Sophie Gee writes about the social trend that is disposing of experts in favor of amateurs. Gee argues that self-help books are now written by amateurs because society is not only more forgiving, but also ruled by amateurs thanks to phenomenon such as Facebook and YouTube:
Now amateurism is back. Let's call it Renaissance Idealism. Books have titles such as Alan Greenspan Grills or Lumbar Punctures with the Naked Chef, and they are selling fast. The amateur "improvement memoir" is self-help's new success story. Books such as The Year of Magical Thinking, Eat, Pray, Love and Animal, Vegetable, Miracle are big bestsellers.
Joan Didion describes the aftermath of catastrophic loss, Elizabeth Gilbert joyfully reconstructs her life after bleak depression, Barbara Kingsolver chronicles a year of sustainable farming with her family. None is an expert. That's the whole point - these books start with the writers not knowing what to do. And what's notable about each of them is how much attention they pay to the description of frustration, failure, error and misunderstanding.
It's self-help for "generation Facebook". Instead of an expert telling you how to live your life in a better way, you live your own life, then you write about it. At first glance, the turn to amateur self-help might seem retrograde, of a piece with MySpace and YouTube and other user-generated sites of dubious cultural authority.
[…] Historically, self-help was written in the form of religious conversion narrative. Texts such as St Augustine's Confessions and Bunyan's The Pilgrim's Progress. There, failure was crucial: people go wrong, many times, before they finally go right.
Then, during the Enlightenment, positivists began entertaining the idea that humanity was actually getting steadily, limitlessly better. Not just getting better at doing stuff - but actually becoming better people. It began to look like humans might stop making mistakes, which was scary for all the people who still felt frail and erring. But these days we are more forgiving of human frailty. After all, we figured out the mystery of flight, but we managed to melt a polar region in the process.

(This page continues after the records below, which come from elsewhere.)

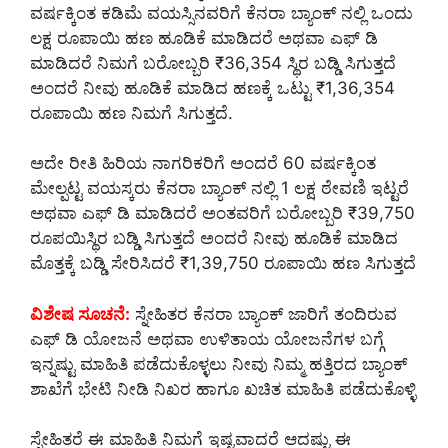
ವರ್ಷಕ್ಕಿಂತ ಕಡಿಮೆ ವಯಸ್ಸಿನವರಿಗೆ ಕೆನರಾ ಬ್ಯಾಂಕ್ ನಲ್ಲಿ ಒಂದು
ಲಕ್ಷ ರೂಪಾಯಿ ಹಣ ಹೂಡಿಕೆ ಮಾಡಿದರೆ ಅಥವಾ ಎಫ್ ಡಿ
ಮಾಡಿದರೆ ನಿಮಗೆ ಬರೋಬ್ಬರಿ ₹36,354 ಸ್ಥಿರ ಬಡ್ಡಿ ಸಿಗುತ್ತದೆ
ಅಂದರೆ ನೀವು ಹೂಡಿಕೆ ಮಾಡಿದ ಹಣಕ್ಕೆ ಒಟ್ಟು ₹1,36,354
ರೂಪಾಯಿ ಹಣ ನಿಮಗೆ ಸಿಗುತ್ತದೆ.
ಅದೇ ರೀತಿ ಹಿರಿಯ ನಾಗರಿಕರಿಗೆ ಅಂದರೆ 60 ವರ್ಷಕ್ಕಿಂತ
ಮೇಲ್ಪಟ್ಟ ವಯಸ್ಕರು ಕೆನರಾ ಬ್ಯಾಂಕ್ ನಲ್ಲಿ 1 ಲಕ್ಷ ಠೇವಣಿ ಇಟ್ಟರೆ
ಅಥವಾ ಎಫ್ ಡಿ ಮಾಡಿದರೆ ಅಂತವರಿಗೆ ಬರೋಬ್ಬರಿ ₹39,750
ರೂಪಯಿಸ್ಥಿರ ಬಡ್ಡಿ ಸಿಗುತ್ತದೆ ಅಂದರೆ ನೀವು ಹೂಡಿಕೆ ಮಾಡಿದ
ಮೊತ್ತಕ್ಕೆ ಬಡ್ಡಿ ಸೇರಿಸಿದರೆ ₹1,39,750 ರೂಪಾಯಿ ಹಣ ಸಿಗುತ್ತದೆ
ವಿಶೇಷ ಸೂಚನೆ:
ಸ್ನೇಹಿತರ ಕೆನರಾ ಬ್ಯಾಂಕ್ ಜಾರಿಗೆ ತಂದಿರುವ
ಎಫ್ ಡಿ ಯೋಜನೆ ಅಥವಾ ಉಳಿತಾಯ ಯೋಜನೆಗಳ ಬಗ್ಗೆ
ಇನ್ನಷ್ಟು ಮಾಹಿತಿ ಪಡೆದುಕೊಳ್ಳಲು ನೀವು ನಿಮ್ಮ ಹತ್ತಿರದ ಬ್ಯಾಂಕ್
ಶಾಖೆಗೆ ಭೇಟಿ ನೀಡಿ ನಿಖರ ಹಾಗೂ ಖಚಿತ ಮಾಹಿತಿ ಪಡೆದುಕೊಳ್ಳಿ
ಸ್ನೇಹಿತರೆ ಈ ಮಾಹಿತಿ ನಿಮಗೆ ಇಷ್ಟವಾದರೆ ಆದಷ್ಟು ಈ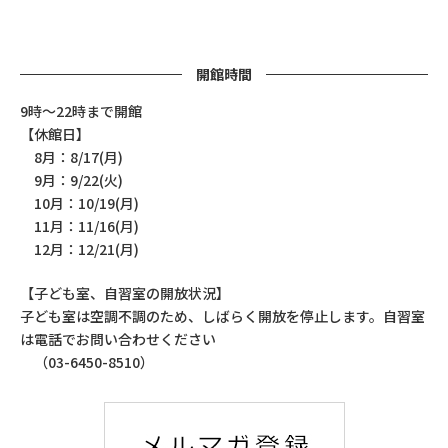
開館時間
9時～22時まで開館
【休館日】
8月：8/17(月)
9月：9/22(火)
10月：10/19(月)
11月：11/16(月)
12月：12/21(月)
【子ども室、自習室の開放状況】
子ども室は空調不調のため、しばらく開放を停止します。自習室
は電話でお問い合わせください
（03-6450-8510）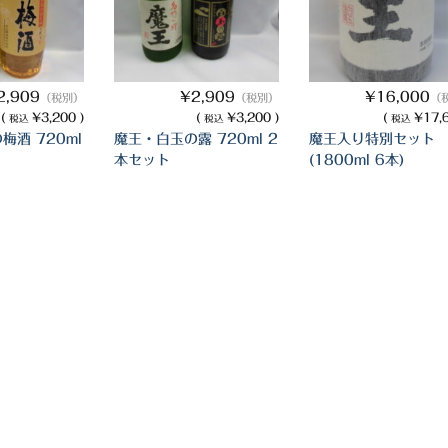
2,909
¥2,909
¥16,000
（税別）
（税別）
（
(
¥3,200 )
(
¥3,200 )
(
¥17,6
税込
税込
税込
梅酒 720ml
魔王・白玉の露 720ml 2
魔王入り特別セット
本セット
(1800ml 6本)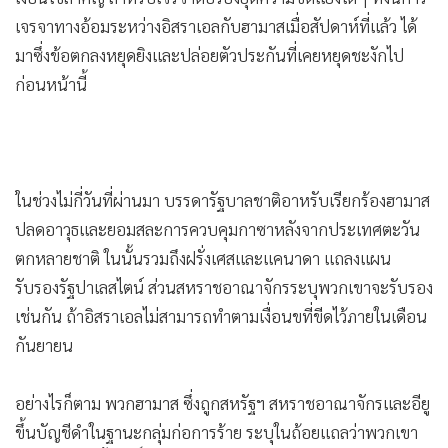
เจรจาทางอ้อมระหว่างอิสราเอลกับฮามาสเมื่อสัปดาห์ที่แล้ว ได้
มาซึ่งข้อตกลงหยุดยิงและปล่อยตัวประกันที่เคยหยุดชะงักไป
ก่อนหน้านี้
ในช่วงไม่กี่วันที่ผ่านมา บรรดารัฐบาลชาติอาหรับเรียกร้องฮามาส
ปลดอาวุธและยอมสละการควบคุมกาซาหลังจากประเทศตะวัน
ตกหลายชาติ ในนั้นรวมถึงฝรั่งเศสและแคนาดา แถลงแผน
รับรองรัฐปาเลสไตน์ ส่วนสหราชอาณาจักรระบุพวกเขาจะรับรอง
เช่นกัน ถ้าอิสราเอลไม่สามารถทำตามเงื่อนขที่ขีดไว้ภายในเดือน
กันยายน
อย่างไรก็ตาม พวกฮามาส ซึ่งถูกสหรัฐฯ สหราชอาณาจักรและอียู
ขึ้นบัญชีดำในฐานะกลุ่มก่อการร้าย ระบุในถ้อยแถลว่าพวกเขา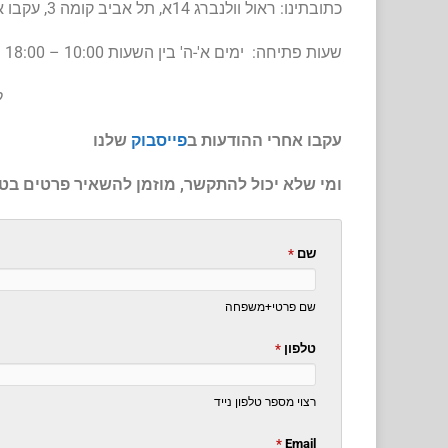
כתובתינו: ראול וולנברג 14א, תל אביב קומה 3, עקבו אחר השילוט
שעות פתיחה: ימים א'-ה' בין השעות 10:00 – 18:00 | ימי ו' וערבי חג בין השעות 09:00 – 13:00 בתאום מראש בלבד
אנחנו מסתובבים בין הלקוחות אז
…לתיאום פגישה
לכל
עקבו אחרי ההודעות ב
פייסבוק
שלנו
ומי שלא יכול להתקשר, מוזמן להשאיר פרטים בטופ
שם
*
שם פרטי+משפחה
טלפון
*
רצוי מספר טלפון נייד
*
Email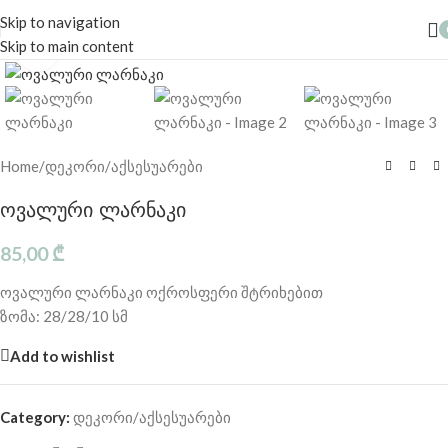
Skip to navigation
Skip to main content
Click to enlarge
Home
/
დეკორი/აქსესუარები
ოვალური ლარნაკი
85,00
₾
ოვალური ლარნაკი ოქროსფერი შტრიხებით
ზომა: 28/28/10 სმ
Add to wishlist
Category:
დეკორი/აქსესუარები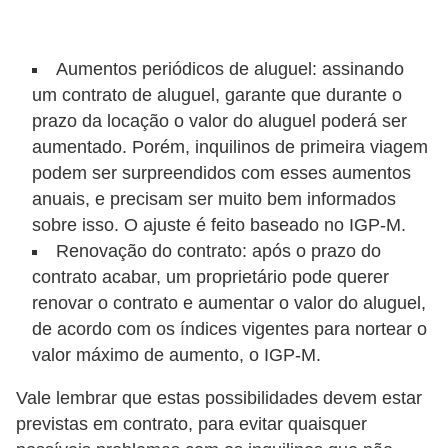
Aumentos periódicos de aluguel: assinando
um contrato de aluguel, garante que durante o
prazo da locação o valor do aluguel poderá ser
aumentado. Porém, inquilinos de primeira viagem
podem ser surpreendidos com esses aumentos
anuais, e precisam ser muito bem informados
sobre isso. O ajuste é feito baseado no IGP-M.
Renovação do contrato: após o prazo do
contrato acabar, um proprietário pode querer
renovar o contrato e aumentar o valor do aluguel,
de acordo com os índices vigentes para nortear o
valor máximo de aumento, o IGP-M.
Vale lembrar que estas possibilidades devem estar
previstas em contrato, para evitar quaisquer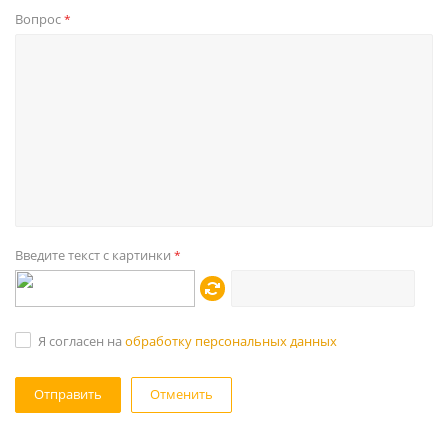
Вопрос
*
Введите текст с картинки
*
Я согласен на
обработку персональных данных
Отменить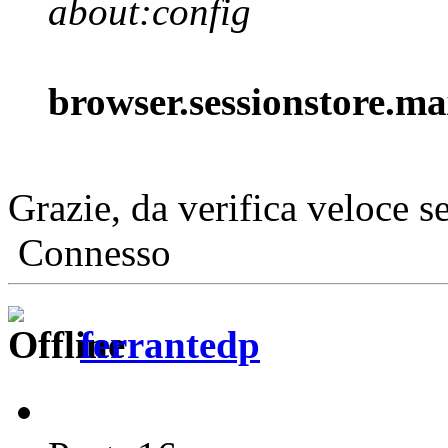
about:config
browser.sessionstore.m
Grazie, da verifica veloce 
Connesso
ferrantedp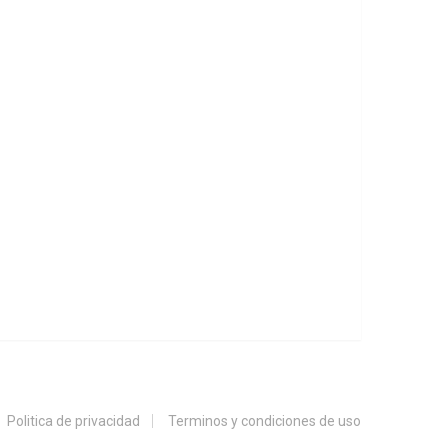
Politica de privacidad
Terminos y condiciones de uso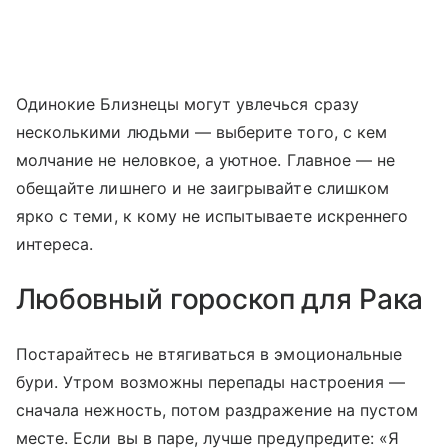
Одинокие Близнецы могут увлечься сразу
несколькими людьми — выберите того, с кем
молчание не неловкое, а уютное. Главное — не
обещайте лишнего и не заигрывайте слишком
ярко с теми, к кому не испытываете искреннего
интереса.
Любовный гороскоп для Рака
Постарайтесь не втягиваться в эмоциональные
бури. Утром возможны перепады настроения —
сначала нежность, потом раздражение на пустом
месте. Если вы в паре, лучше предупредите: «Я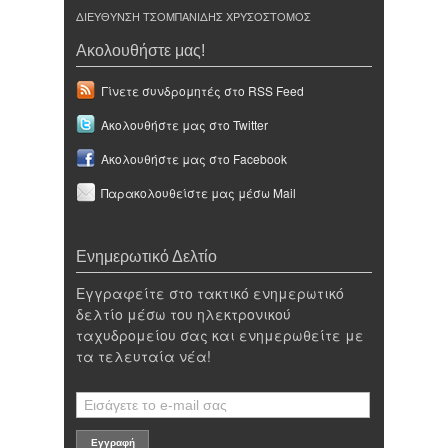
ΔΙΕΥΘΥΝΣΗ ΤΣΟΜΠΑΝΙΔΗΣ ΧΡΥΣΟΣΤΟΜΟΣ
Ακολουθήστε μας!
Γίνετε συνδρομητές στο RSS Feed
Ακολουθήστε μας στο Twitter
Ακολουθήστε μας στο Facebook
Παρακολουθείστε μας μέσω Mail
Ενημερωτικό Δελτίο
Εγγραφείτε στο τακτικό ενημερωτικό
δελτίο μέσω του ηλεκτρονικού
ταχυδρομείου σας και ενημερωθείτε με
τα τελευταία νέα!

What does the new generation of self-help tell us about ourselves? It tells us, first of all, that we know we need help. That it is not just for other people any more. It might not be our fault when things go wrong - but that doesn't mean it is not our problem.
So self-help, version 2.0, brings good news. The good news is that you don't have to be an expert to start solving your problems. Just help yourself. Or wait - is that the bad news?
I happen to like the fact that “amateurs” are providing self-help tips and are talking about their personal experiences. Generally, I dislike self-help books for the simple reason that I don’t believe that there is such a thing as an expert in how one should live one’s life and that I hate it when someone claims to have find the answer to an existential question. It just seems too foolish religious to me. At least, amateurs have more humility than the so-called self-help experts do. Amateurs don’t claim to have found the miracle solution to day-to-day problems that will make people live their best lives today. They talk about themselves. They tell a story. I believe strongly that stories, literature teach us more things than self-books will ever be able to do.